HC Deb 29 February 1916 vol 80 cc873-5
41. Mr. LYNCH

asked the Under-Secretary of State for War whether a certain number of medical officers are attached to each division at the front whose services are limited exclusively to that division, or whether, when a single division is engaged in a struggle of such protracted length that its medical officers and staff are exhausted, medical officers from a neighbouring division which has not been engaged can be drafted over into the exhausted division for its relief and the saving of the wounded?

Mr. TENNANT

What my hon. Friend suggests not only can be done but is done. It is the duty of the higher military authorities to distribute the medical officers under their command so as to meet the various exigencies which may arise. The water-tight compartment arrangement is obviously undesirable.

Mr. LYNCH

Is the right hon. Gentleman aware that only recently it happened that some medical officers were employed for fifty-two hours at a stretch, while the medical officers of another division were completely unemployed?

Mr. TENNANT

Obviously I can have no knowledge of that fact. If the dates and places are brought to my notice, I shall have inquiry made.

Sir A. MARKHAM

Is the right hon.
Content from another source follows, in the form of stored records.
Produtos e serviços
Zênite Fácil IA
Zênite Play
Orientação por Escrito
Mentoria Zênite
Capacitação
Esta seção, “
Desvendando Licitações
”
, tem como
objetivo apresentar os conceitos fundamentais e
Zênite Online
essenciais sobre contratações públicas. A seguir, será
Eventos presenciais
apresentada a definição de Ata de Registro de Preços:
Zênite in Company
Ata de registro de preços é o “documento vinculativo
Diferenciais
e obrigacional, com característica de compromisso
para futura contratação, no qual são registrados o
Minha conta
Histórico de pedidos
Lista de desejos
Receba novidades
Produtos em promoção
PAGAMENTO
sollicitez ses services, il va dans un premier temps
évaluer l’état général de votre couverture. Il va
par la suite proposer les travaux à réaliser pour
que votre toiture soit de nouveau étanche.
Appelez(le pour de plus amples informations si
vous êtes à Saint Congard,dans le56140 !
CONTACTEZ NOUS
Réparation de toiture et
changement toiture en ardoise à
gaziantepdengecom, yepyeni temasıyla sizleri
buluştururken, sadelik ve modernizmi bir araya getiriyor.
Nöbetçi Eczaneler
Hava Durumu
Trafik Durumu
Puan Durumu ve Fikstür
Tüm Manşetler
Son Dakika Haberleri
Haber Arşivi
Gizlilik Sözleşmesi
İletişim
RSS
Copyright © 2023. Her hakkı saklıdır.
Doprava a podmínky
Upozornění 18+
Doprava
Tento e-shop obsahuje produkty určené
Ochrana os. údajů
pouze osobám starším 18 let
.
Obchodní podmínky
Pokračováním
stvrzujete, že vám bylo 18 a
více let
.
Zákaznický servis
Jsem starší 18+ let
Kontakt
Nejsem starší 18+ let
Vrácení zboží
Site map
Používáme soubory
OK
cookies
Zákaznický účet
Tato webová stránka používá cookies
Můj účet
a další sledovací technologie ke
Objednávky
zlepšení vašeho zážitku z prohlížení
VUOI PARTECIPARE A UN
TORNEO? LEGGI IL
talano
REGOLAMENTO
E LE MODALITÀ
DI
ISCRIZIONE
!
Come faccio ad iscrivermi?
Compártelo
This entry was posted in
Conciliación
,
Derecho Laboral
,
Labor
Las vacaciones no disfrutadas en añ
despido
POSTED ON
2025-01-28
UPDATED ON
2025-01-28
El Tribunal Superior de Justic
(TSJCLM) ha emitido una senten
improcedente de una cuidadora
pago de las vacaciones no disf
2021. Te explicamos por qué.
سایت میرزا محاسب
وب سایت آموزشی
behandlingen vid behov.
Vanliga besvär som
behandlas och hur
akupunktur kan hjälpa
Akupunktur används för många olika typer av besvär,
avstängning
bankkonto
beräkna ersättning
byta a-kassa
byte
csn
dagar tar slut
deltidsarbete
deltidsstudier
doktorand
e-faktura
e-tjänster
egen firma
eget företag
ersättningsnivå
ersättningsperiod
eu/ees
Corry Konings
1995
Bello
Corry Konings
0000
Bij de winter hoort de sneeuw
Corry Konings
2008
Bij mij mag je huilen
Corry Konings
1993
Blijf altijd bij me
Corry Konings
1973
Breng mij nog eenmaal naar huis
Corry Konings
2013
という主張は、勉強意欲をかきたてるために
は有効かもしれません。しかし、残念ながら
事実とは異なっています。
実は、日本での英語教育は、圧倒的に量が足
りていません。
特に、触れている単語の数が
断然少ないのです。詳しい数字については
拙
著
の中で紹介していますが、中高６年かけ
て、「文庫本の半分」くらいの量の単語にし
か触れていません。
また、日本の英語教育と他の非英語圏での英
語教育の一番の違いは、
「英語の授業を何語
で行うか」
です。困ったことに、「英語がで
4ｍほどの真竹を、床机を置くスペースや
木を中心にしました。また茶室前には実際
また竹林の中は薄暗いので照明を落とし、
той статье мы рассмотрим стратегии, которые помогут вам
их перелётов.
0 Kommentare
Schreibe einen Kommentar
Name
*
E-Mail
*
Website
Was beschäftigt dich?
Gentleman not aware that when a Cavalry corps reached the trenches there was only one medical officer to attend to all casualties?

Mr. TENNANT

That is a contingency that might happen.

Sir A. MARKHAM

And were not a number of lives lost owing to this shortage?

42. Mr. LYNCH

asked the Under-Secretary of State for War whether he will give the names of those whom he has described as unofficial members of the Advisory Board for Army Medical Services; whether Sir A. Bowlby and Sir J. Rose Bradford sit on that board as civilian representatives while they are at the same time holding military posts; and, if so, by whom are civilian interests represented on that advisory board?

Mr. TENNANT

The unofficial members are Professor Kenwood, Sir John Rose Bradford, Professor Leonard Hill, Sir Anthony Bowlby, and Sir Charles Cameron. Sir Anthony Bowlby and Sir John Rose Bradford represent surgical and medical knowledge respectively. They were not put on the board as representative of what my hon. Friend calls civilian interests. The board is an Advisory Board for Army Medical Services.

43. Mr. LYNCH

asked the Under-Secretary of State for War whether the Army Medical Department has under consideration any scheme of so arranging hospitals and hospital work at the front; and whether by the provision of movable hospitals, or by a closely connected series of hospitals within a short distance of the firing line, that operations on the severely wounded might be undertaken with the least possible delay?

Mr. TENNANT

I do not quite understand the first paragraph of my hon. Friend's question. As regards the hospitals referred to in the second paragraph I may say that use has been made of this description of hospital for many months.

Mr. LYNCH

Is it not the fact that wherever it has been possible to operate quickly, by using the movable hospitals, the mortality has been reduced by an enormous extent?

Mr. TENNANT

I should like notice of that question.